Summertime is finally, gloriously, upon us, so now is the time to luxuriate in its lazy, casual vibe.
Whether you only have a little free time or are lucky to have more, enjoy our ever-so-fleeting summertime. Walk around barefoot, put on your skimpiest clothing, barbecue to your heart’s content, and dine or linger outdoors.
To maximize your enjoyment of the season, you’ll want to blur the line between outdoors and indoors. You’ll want to push normal “inside” activities outdoors with things like the traditional screened porch, and dining on the patio. But you’ll also want to bring that luscious summery light indoors.
For me, summer with its relaxed emphasis on enjoying the season, and the lack of any sense of formality and fussiness, is a state of mind to be envied and sought after. One way to try to create that air of relaxation and easy living inside is to create an atmosphere that emphasizes comfort and informality inside the house.
Some people call bringing this feeling into the home the “cottage” look, but you can certainly create this look and feel, and keep it as a year-round style of decor, with a few accent changes to relate to the time of year. With cottage style, there’s a lot of latitude.

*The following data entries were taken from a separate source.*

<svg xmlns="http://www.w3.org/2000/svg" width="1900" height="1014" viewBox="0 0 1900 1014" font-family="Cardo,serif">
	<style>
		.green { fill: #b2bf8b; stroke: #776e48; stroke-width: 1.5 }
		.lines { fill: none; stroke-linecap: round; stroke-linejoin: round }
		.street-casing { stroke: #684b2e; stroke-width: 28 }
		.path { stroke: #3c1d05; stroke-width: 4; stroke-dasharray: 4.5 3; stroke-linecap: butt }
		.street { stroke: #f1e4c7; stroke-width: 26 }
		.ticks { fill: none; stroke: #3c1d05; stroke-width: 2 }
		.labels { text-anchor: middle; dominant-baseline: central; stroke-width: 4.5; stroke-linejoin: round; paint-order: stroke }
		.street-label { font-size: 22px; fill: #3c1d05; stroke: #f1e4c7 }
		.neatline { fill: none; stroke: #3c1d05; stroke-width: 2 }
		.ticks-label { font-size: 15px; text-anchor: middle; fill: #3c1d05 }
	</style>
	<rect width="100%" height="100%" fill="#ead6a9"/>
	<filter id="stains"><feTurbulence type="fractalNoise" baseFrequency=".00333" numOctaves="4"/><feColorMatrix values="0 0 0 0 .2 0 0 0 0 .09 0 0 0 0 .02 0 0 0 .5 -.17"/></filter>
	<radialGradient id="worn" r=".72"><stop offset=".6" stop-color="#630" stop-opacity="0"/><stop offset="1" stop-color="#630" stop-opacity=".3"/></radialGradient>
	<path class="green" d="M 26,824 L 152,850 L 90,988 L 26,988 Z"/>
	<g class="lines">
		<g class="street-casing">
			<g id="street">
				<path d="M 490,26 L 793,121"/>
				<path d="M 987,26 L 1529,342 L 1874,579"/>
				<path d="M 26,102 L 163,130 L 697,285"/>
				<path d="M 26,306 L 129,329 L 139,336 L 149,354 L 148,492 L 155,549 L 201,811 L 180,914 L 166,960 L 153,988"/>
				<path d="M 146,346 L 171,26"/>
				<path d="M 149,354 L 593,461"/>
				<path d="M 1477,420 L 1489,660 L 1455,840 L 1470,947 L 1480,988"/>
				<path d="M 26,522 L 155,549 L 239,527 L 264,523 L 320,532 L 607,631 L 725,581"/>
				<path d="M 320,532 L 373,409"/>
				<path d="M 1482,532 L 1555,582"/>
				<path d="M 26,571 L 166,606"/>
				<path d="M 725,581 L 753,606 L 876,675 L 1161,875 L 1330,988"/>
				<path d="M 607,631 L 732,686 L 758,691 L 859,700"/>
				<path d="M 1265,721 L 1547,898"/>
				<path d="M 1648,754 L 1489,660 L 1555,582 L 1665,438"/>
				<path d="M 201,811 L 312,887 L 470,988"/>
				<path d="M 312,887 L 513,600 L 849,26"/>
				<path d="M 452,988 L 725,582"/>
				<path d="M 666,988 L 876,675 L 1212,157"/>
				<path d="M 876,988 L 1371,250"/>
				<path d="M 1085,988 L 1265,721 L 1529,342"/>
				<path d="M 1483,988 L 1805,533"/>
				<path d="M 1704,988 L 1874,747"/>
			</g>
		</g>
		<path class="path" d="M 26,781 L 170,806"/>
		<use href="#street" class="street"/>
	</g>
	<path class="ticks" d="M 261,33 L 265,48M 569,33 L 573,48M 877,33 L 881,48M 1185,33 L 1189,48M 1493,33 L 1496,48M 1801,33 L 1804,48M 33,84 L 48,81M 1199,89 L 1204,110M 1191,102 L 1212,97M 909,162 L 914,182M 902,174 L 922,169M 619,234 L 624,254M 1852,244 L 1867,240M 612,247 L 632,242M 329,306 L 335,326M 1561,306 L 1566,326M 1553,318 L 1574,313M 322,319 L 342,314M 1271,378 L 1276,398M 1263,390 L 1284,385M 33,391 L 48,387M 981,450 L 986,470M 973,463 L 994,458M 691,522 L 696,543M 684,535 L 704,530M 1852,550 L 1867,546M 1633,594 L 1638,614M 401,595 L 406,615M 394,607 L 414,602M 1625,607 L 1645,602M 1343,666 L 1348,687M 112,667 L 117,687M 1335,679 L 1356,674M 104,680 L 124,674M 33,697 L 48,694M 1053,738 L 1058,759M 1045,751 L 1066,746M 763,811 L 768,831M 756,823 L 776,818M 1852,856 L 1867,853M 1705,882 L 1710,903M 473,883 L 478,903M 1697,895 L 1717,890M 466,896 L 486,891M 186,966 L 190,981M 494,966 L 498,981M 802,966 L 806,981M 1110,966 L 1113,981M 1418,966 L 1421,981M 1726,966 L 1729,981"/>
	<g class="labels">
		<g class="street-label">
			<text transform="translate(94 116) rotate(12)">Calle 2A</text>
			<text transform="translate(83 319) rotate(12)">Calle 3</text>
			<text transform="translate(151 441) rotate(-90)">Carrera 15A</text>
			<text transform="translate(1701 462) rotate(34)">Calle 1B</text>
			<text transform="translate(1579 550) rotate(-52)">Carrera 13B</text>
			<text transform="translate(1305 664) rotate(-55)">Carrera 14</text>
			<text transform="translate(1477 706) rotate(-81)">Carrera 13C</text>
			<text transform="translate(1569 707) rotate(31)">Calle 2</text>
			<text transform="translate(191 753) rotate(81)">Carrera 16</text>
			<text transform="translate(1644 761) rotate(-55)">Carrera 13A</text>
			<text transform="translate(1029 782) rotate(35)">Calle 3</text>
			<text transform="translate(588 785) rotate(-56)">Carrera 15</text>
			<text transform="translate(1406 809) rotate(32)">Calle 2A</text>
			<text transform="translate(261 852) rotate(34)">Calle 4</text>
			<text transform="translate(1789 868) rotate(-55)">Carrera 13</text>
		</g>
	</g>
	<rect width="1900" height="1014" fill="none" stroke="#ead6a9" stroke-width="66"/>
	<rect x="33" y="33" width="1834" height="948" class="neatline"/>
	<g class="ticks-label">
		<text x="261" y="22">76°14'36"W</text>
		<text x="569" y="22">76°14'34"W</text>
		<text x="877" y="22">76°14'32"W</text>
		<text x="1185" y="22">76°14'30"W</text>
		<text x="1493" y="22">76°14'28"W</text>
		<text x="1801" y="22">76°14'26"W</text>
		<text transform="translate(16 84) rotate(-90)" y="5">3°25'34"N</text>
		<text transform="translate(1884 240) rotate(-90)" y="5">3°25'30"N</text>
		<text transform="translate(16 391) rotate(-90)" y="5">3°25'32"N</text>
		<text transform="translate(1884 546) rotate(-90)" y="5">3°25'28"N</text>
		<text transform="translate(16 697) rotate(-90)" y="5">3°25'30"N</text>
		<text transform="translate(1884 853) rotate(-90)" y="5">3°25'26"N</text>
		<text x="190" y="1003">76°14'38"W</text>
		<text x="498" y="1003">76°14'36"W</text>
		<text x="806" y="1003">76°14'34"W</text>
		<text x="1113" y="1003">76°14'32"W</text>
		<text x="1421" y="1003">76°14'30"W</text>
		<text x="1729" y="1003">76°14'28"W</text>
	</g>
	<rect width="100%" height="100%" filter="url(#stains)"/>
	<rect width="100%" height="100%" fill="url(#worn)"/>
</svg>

Cottage style can take any number of themes, but whichever theme you opt for, there are some basics. The “cottage” look is above all, airy and light, casual and easy. It means you are bringing the relaxed feel of the summertime inside, and keeping it there throughout the year. It involves light colours, airy spaces that allow light and air to flow, and fabric finishes usually in toile, chintz, floral or plain fabric. Slipcovers work well, rather than anything dark or leathery. Furniture is usually not brand-new and shiny, but often looks weathered or is often painted over in light colours. Floors are usually natural wood, with rugs or stenciled accents.
The look is often thought to be a mix of “country” and “rustic,” but can be other things too. In any case, anything formal or fussy is definitely out.
At its heart, cottage style relates to how you enjoy your summer, and where you live or spend your summers. For some of us, it is the sea or a large lake, with its blues and moody greys that best represents summer. Finds from the shore, such as shells and driftwood, lobster trap pieces, and polished stones or glass can look wonderful as accents. As the seasons change, you may substitute more seasonal accents, but the colours and themes remain.
For many of us across the country, summertime means heading up north to a rustic cottage beside a quiet misty lake, complete with canoe paddles mounted in an X-pattern over the fireplace. Cheesy as it may sound, this look works well in cottage country. But it can work in an urban space amazingly well — set aside the cheese factor, but stick with the rough-hewn wood and twig accents, and use earth tones.
For others, summer means gardening, and to bring the garden look indoors, you simply bring inside items that fit into that theme. For example, bring inside bright white or natural wicker furniture, or an antique watering can. Use floral throw pillows, and consider painting some parts of your decor in the light pink and green. This works well if your cottage is away from a lake, or sits amidst a meadow. It can also work well in an urban or suburban setting.
Other themes that bring the outside inside might be a “Malibu” beachhouse or surfing theme, complete with bright colours and modern finishes. A vintage theme can be a fine idea too. Really, anywhere your imagination takes you is fine. Just concentrate on the pleasures of summertime as you experience them, and you’ll come up with a unique way to invite the summer into your home to stay.